Anche in questo caso occorre a nostro giudizio molta prudenza nell’uso di questi indicatori della crisi e sarebbe opportuno prevedere una modalità per cui l’impresa che li sfora di poco possa dimostrare che sta attraversando un momento di difficoltà ma non tale da sfociare nell’insolvenza e da compromettere la continuità dell’attività, vale a dire il 16 Agosto 2020.

 

 

NOTE

[1] Ovviamente la norma si riferisce agli organi di controllo delle società di capitali (Spa, Sapa ed Srl) e cooperative che hanno l’obbligo di istituirli o che comunque, pur non essendo obbligate, li istituiscono di loro volontà.

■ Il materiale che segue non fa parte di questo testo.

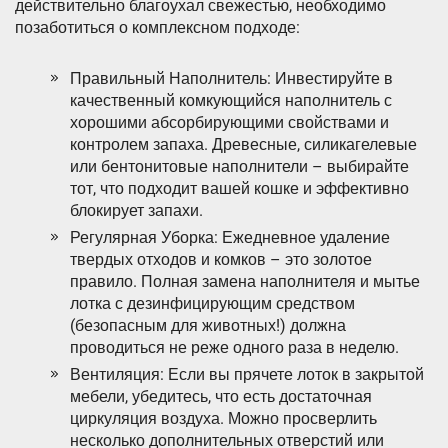
действительно благоухал свежестью, необходимо
позаботиться о комплексном подходе:
Правильный Наполнитель: Инвестируйте в
качественный комкующийся наполнитель с
хорошими абсорбирующими свойствами и
контролем запаха. Древесные, силикагелевые
или бентонитовые наполнители – выбирайте
тот, что подходит вашей кошке и эффективно
блокирует запахи.
Регулярная Уборка: Ежедневное удаление
твердых отходов и комков – это золотое
правило. Полная замена наполнителя и мытье
лотка с дезинфицирующим средством
(безопасным для животных!) должна
проводиться не реже одного раза в неделю.
Вентиляция: Если вы прячете лоток в закрытой
мебели, убедитесь, что есть достаточная
циркуляция воздуха. Можно просверлить
несколько дополнительных отверстий или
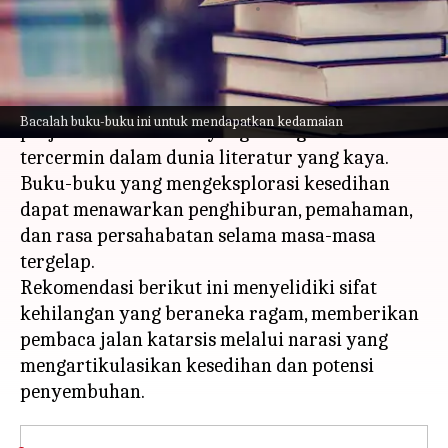
menulis
Feb 29, 2024
12:33 pm
Taufiq Al Jufri
Apa ceritanya
Kesedihan adalah pengalaman universal, sebuah
Bacalah buku-buku ini untuk mendapatkan kedamaian
perjalanan emosional yang sering kali
tercermin dalam dunia literatur yang kaya.
Buku-buku yang mengeksplorasi kesedihan
dapat menawarkan penghiburan, pemahaman,
dan rasa persahabatan selama masa-masa
tergelap.
Rekomendasi berikut ini menyelidiki sifat
kehilangan yang beraneka ragam, memberikan
pembaca jalan katarsis melalui narasi yang
mengartikulasikan kesedihan dan potensi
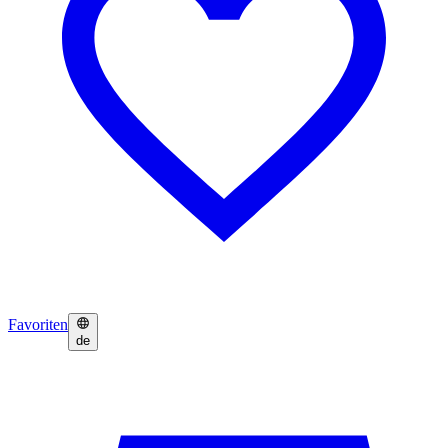
Favoriten
de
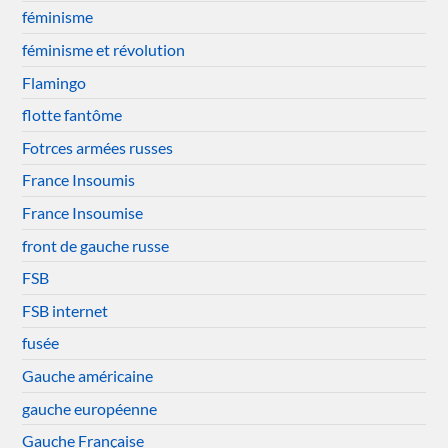
féminisme
féminisme et révolution
Flamingo
flotte fantôme
Fotrces armées russes
France Insoumis
France Insoumise
front de gauche russe
FSB
FSB internet
fusée
Gauche américaine
gauche européenne
Gauche Française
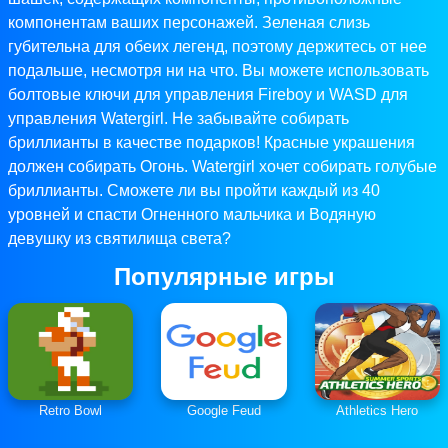
компонентам ваших персонажей. Зеленая слизь
губительна для обеих легенд, поэтому держитесь от нее
подальше, несмотря ни на что. Вы можете использовать
болтовые ключи для управления Fireboy и WASD для
управления Watergirl. Не забывайте собирать
бриллианты в качестве подарков! Красные украшения
должен собирать Огонь. Watergirl хочет собирать голубые
бриллианты. Сможете ли вы пройти каждый из 40
уровней и спасти Огненного мальчика и Водяную
девушку из святилища света?
Популярные игры
Retro Bowl
Google Feud
Athletics Hero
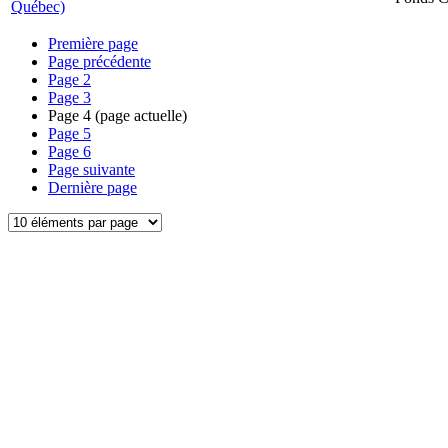
Québec)
Première page
Page précédente
Page
2
Page
3
Page
4
(page actuelle)
Page
5
Page
6
Page suivante
Dernière page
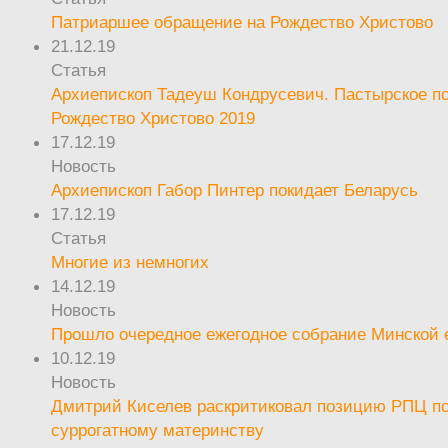
Патриаршее обращение на Рождество Христово
21.12.19
Статья
Архиепископ Тадеуш Кондрусевич. Пастырское п
Рождество Христово 2019
17.12.19
Новость
Архиепископ Габор Пинтер покидает Беларусь
17.12.19
Статья
Многие из немногих
14.12.19
Новость
Прошло очередное ежегодное собрание Минской
10.12.19
Новость
Дмитрий Киселев раскритиковал позицию РПЦ п
суррогатному материнству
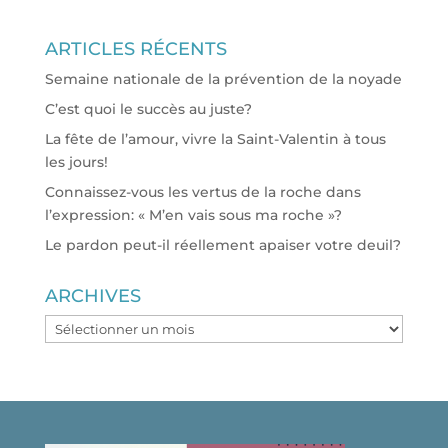
ARTICLES RÉCENTS
Semaine nationale de la prévention de la noyade
C’est quoi le succès au juste?
La fête de l’amour, vivre la Saint-Valentin à tous
les jours!
Connaissez-vous les vertus de la roche dans
l’expression: « M’en vais sous ma roche »?
Le pardon peut-il réellement apaiser votre deuil?
ARCHIVES
ARCHIVES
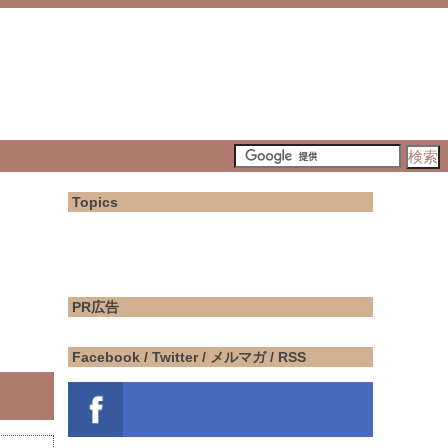
Topics
PR広告
Facebook / Twitter / メルマガ / RSS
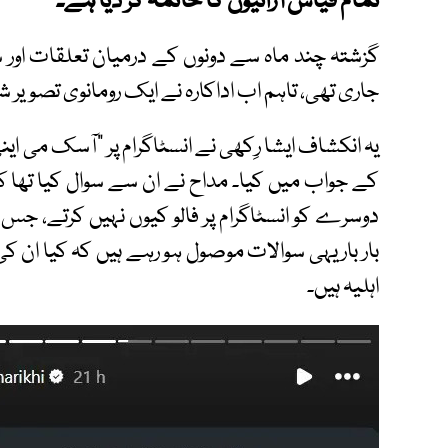
تمام قیاس آرائیوں کا خاتمہ کر دیا ہے۔
گزشتہ چند ماہ سے دونوں کے درمیان تعلقات اور ش
جاری تھی، تاہم اب اداکارہ نے ایک رومانوی تصویر
یہ انکشاف ایشا رِکھی نے انسٹاگرام پر ”آسک می 
کے جواب میں کیا۔ مداح نے ان سے سوال کیا تھا کہ 
دوسرے کو انسٹاگرام پر فالو کیوں نہیں کرتے، جس 
بار بار یہی سوالات موصول ہو رہے ہیں کہ کیا ان ک
اہلیہ ہیں۔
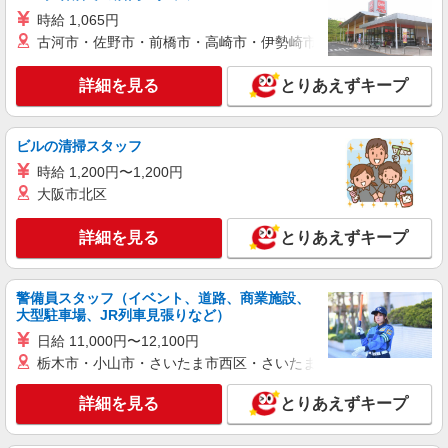
る） ◎月収例 時給1750円×1日8時間×22日（週5
栃木県栃木市 【最寄駅】 ◆各線「新栃木駅」
時給 1,065円
日）＝30万8000円 ◆昇給あり ◆支払い方法 ※日
◆各線「栃木駅」 ◆東武日光線「家中駅」 ★その
古河市・佐野市・前橋市・高崎市・伊勢崎市・太田市・館林市・
払い/週払い/月払い対応も可能です。詳しくは面談
他、近隣に多数勤務地あります！
時にご相談ください。 ◆交通費：別途全額支給 ※
詳細を見る
キープ
当社規定あり
詳細を見る
とりあえずキープ
派遣社員
ビルの清掃スタッフ
株式会社kotrio /●UT-H-1733450
栃木市のデイサービス/夕方には必ず帰れる人
時給 1,200円〜1,200円
気の職場♪
大阪市北区
時給1500円〜2125円 ＜日払い有/週払い有/交
通費全支給(ガソリン代含む)＞
詳細を見る
とりあえずキープ
栃木市 ★面接なし
警備員スタッフ（イベント、道路、商業施設、
詳細を見る
キープ
大型駐車場、JR列車見張りなど）
日給 11,000円〜12,100円
派遣社員
栃木市・小山市・さいたま市西区・さいたま市岩槻区・久喜市・
株式会社kotrio /●UT-H-1876034
【栃木市】介護初心者集まれ！居心地のよいデ
詳細を見る
とりあえずキープ
イサービス
時給1500円〜2125円 ＜日払い有/週払い有/交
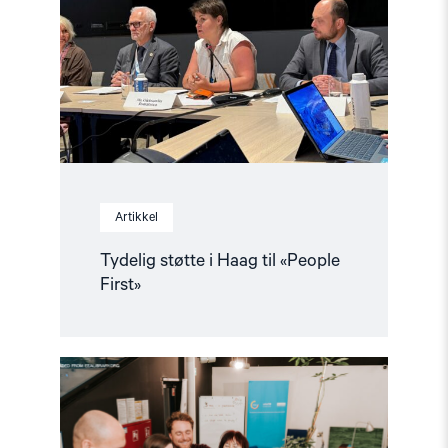
Haag
til
«People
First»"
Artikkel
Tydelig støtte i Haag til «People
First»
Read
article
"Helsingforskomiteen
med
nytt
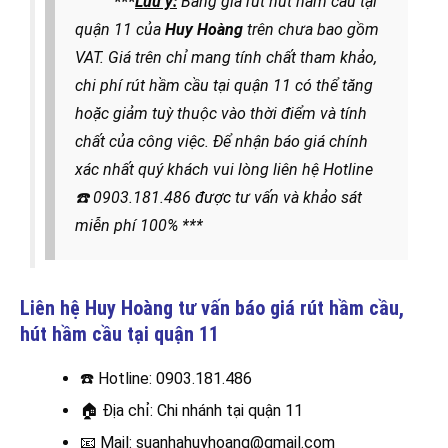
***
Lưu ý:
Bảng giá rút hút hầm cầu tại
quận 11 của
Huy Hoàng
trên chưa bao gồm
VAT. Giá trên chỉ mang tính chất tham khảo,
chi phí rút hầm cầu tại quận 11 có thể tăng
hoặc giảm tuỳ thuộc vào thời điểm và tính
chất của công việc. Để nhận báo giá chính
xác nhất quý khách vui lòng liên hệ
Hotline
☎️
0903.181.486
được
tư vấn và khảo sát
miễn phí 100% ***
Liên hệ Huy Hoàng tư vấn báo giá rút hầm cầu,
hút hầm cầu
tại quận 11
☎️
Hotline: 0903.181.486
🏠
Địa chỉ: Chi nhánh tại quận 11
📧
Mail: suanhahuyhoang@gmail.com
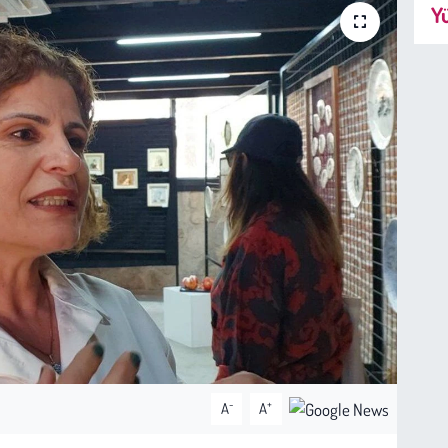
Yü
-
+
A
A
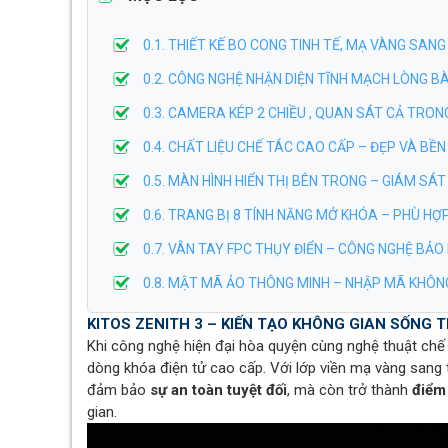
0.1. THIẾT KẾ BO CONG TINH TẾ, MẠ VÀNG SAN
0.2. CÔNG NGHỆ NHẬN DIỆN TĨNH MẠCH LÒNG BÀ
0.3. CAMERA KÉP 2 CHIỀU , QUAN SÁT CẢ TRON
0.4. CHẤT LIỆU CHẾ TÁC CAO CẤP – ĐẸP VÀ BỀ
0.5. MÀN HÌNH HIỂN THỊ BÊN TRONG – GIÁM S
0.6. TRANG BỊ 8 TÍNH NĂNG MỞ KHÓA – PHÙ HỢ
0.7. VÂN TAY FPC THỤY ĐIỂN – CÔNG NGHỆ B
0.8. MẬT MÃ ẢO THÔNG MINH – NHẬP MÃ KHÔNG
KITOS ZENITH 3 – KIẾN TẠO KHÔNG GIAN SỐNG
Khi công nghệ hiện đại hòa quyện cùng nghệ thuật chế 
dòng khóa điện tử cao cấp. Với lớp viền mạ vàng sang
đảm bảo
sự an toàn tuyệt đối
, mà còn trở thành
điểm
gian.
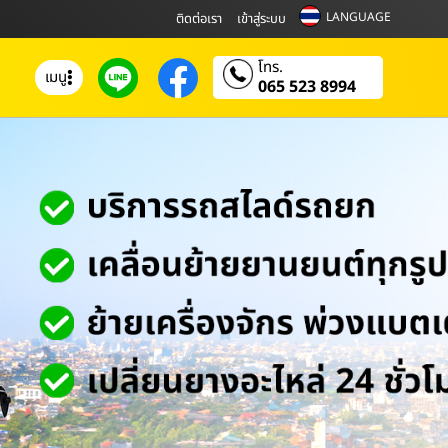
LANGUAGE
ติดต่อเรา
เข้าสู่ระบบ
โทร.
เมนู
065 523 8994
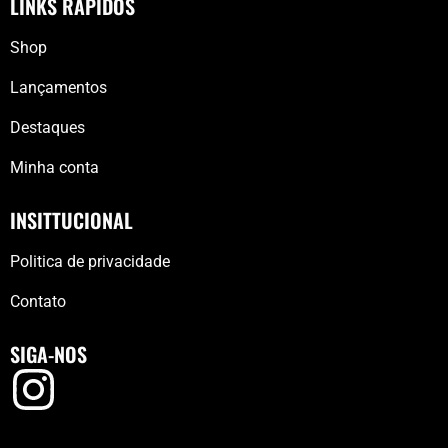
LINKS RÁPIDOS
Shop
Lançamentos
Destaques
Minha conta
INSITTUCIONAL
Politica de privacidade
Contato
SIGA-NOS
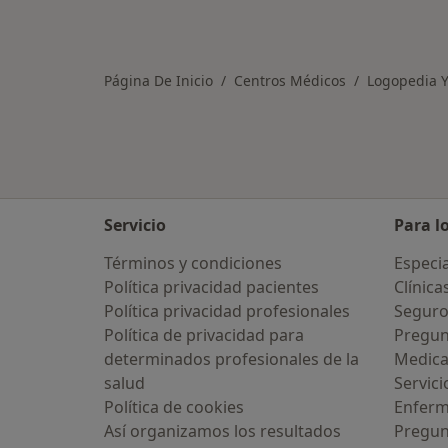
Página De Inicio
Centros Médicos
Logopedia Y
Servicio
Para l
Términos y condiciones
Especia
Política privacidad pacientes
Clínica
Política privacidad profesionales
Seguro
Política de privacidad para
Pregun
determinados profesionales de la
Medic
salud
Servici
Política de cookies
Enfer
Así organizamos los resultados
Pregun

[2] Riteniamo che questo termine parta dalla scadenza del termine di trenta giorni dalla ricezione della comunicazione e non dalla data di quest’ultima.

[3] E questo non solo nel caso in cui l’organo amministrativo non voglia adottare tali misure, ma anche in quello in cui esso non abbia la possibilità di prenderle per l’avanzato stato di crisi dell’impresa.

[4] Anche in questo caso la comunicazione va inviata al referente dell’OCRI previsto dall’art. 16 del Codice della crisi di impresa.

[5] Inoltre, occorre anche considerare quanto nella pratica sia spesso difficile distinguere gli indizi di una crisi dell’impresa grave da quelli di una non grave oppure quelli di una difficoltà passeggera da quelli di una duratura. Proprio per questo occorre molto prudenza nell’uso degli strumenti che l’art. 14 del Codice della crisi di impresa mette a disposizione dell’organo di controllo. Specie poi quando la maggioranza delle imprese italiane hanno problemi di sottocapitalizzazione, di carenza di liquidità, di ritardi nei pagamenti e di eccessiva dipendenza dal credito bancario a breve termine che ben difficilmente possono essere risolti solo da una riforma del diritto societario o da una delle procedure concorsuali.

[6] Abituati, finora, ad essere il dominus della società stessa e a vedere i sindaci e i revisori sostanzialmente quasi come dei loro dipendenti. E questo non è e non è mai stato un bene.

[7] Così come è stato per decenni il limite di 15 dipendenti oltre il quale si applicava l’art. 18 dello Statuto dei lavoratori (Legge 300/1970).

Riteniamo, inoltre, che se le norme citate nel testo non saranno applicate con oculatezza, potrà anche succedere che fra qualche anno i limiti previsti dal 1° comma dell’art. 2477 c.c. verranno fatti tornare agli importi precedenti o ad importi addirittura superiori a questi ultimi, allargando di nuovo la platea delle Srl che non devono nominare l’organo di controllo. 

[8] Sempre entro 60 giorni dalla scadenza del termine di trenta giorni dalla ricezione della comunicazione all’organo amministrativo.

[9] O, più spesso nella pratica, agli uffici operativi della società che curano i rapporti con le banche e che, ovviamente, dipendono dall’organo amministrativo di essa.